_Task goal_
Reproduce each line below precisely. Drop the pictures.

--- Material for this task Enclosed Below ---

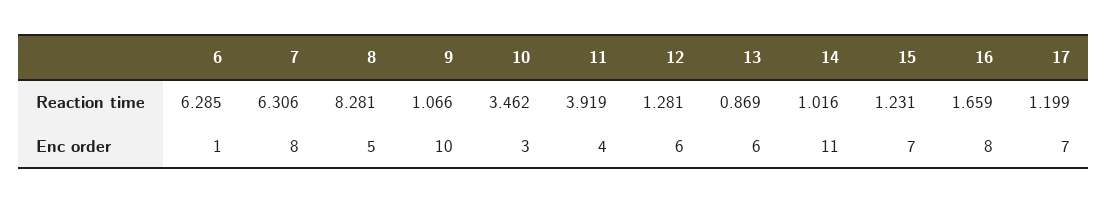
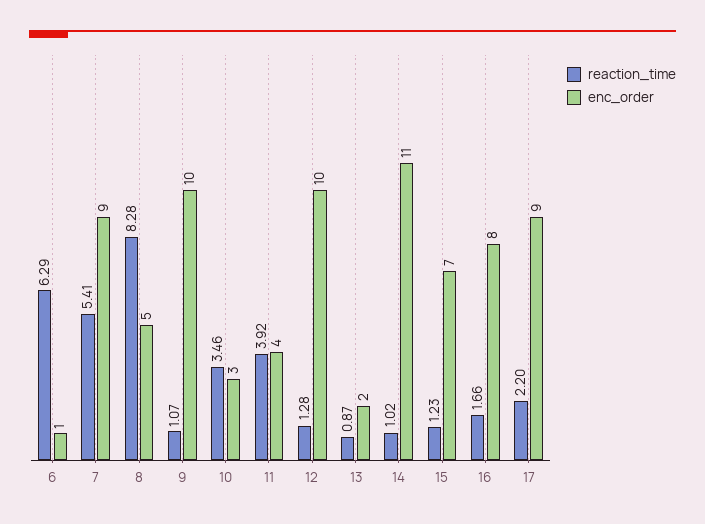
  {
    "Reaction time": {
      "6": 6.285,
-     "7": 6.306,
+     "7": 5.41,
      "8": 8.281,
      "9": 1.066,
      "10": 3.462,
      "11": 3.919,
      "12": 1.281,
      "13": 0.869,
      "14": 1.016,
      "15": 1.231,
      "16": 1.659,
-     "17": 1.199
+     "17": 2.2
    },
    "Enc order": {
      "6": 1,
-     "7": 8,
+     "7": 9,
      "8": 5,
      "9": 10,
      "10": 3,
      "11": 4,
-     "12": 6,
+     "12": 10,
-     "13": 6,
+     "13": 2,
      "14": 11,
      "15": 7,
      "16": 8,
-     "17": 7
+     "17": 9
    }
  }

--- End of Enclosed Material for this task ---

_Output for this task_
  {
    "Reaction time": {
      "6": 6.285,
-     "7": 6.306,
+     "7": 5.41,
      "8": 8.281,
      "9": 1.066,
      "10": 3.462,
      "11": 3.919,
      "12": 1.281,
      "13": 0.869,
      "14": 1.016,
      "15": 1.231,
      "16": 1.659,
-     "17": 1.199
+     "17": 2.2
    },
    "Enc order": {
      "6": 1,
-     "7": 8,
+     "7": 9,
      "8": 5,
      "9": 10,
      "10": 3,
      "11": 4,
-     "12": 6,
+     "12": 10,
-     "13": 6,
+     "13": 2,
      "14": 11,
      "15": 7,
      "16": 8,
-     "17": 7
+     "17": 9
    }
  }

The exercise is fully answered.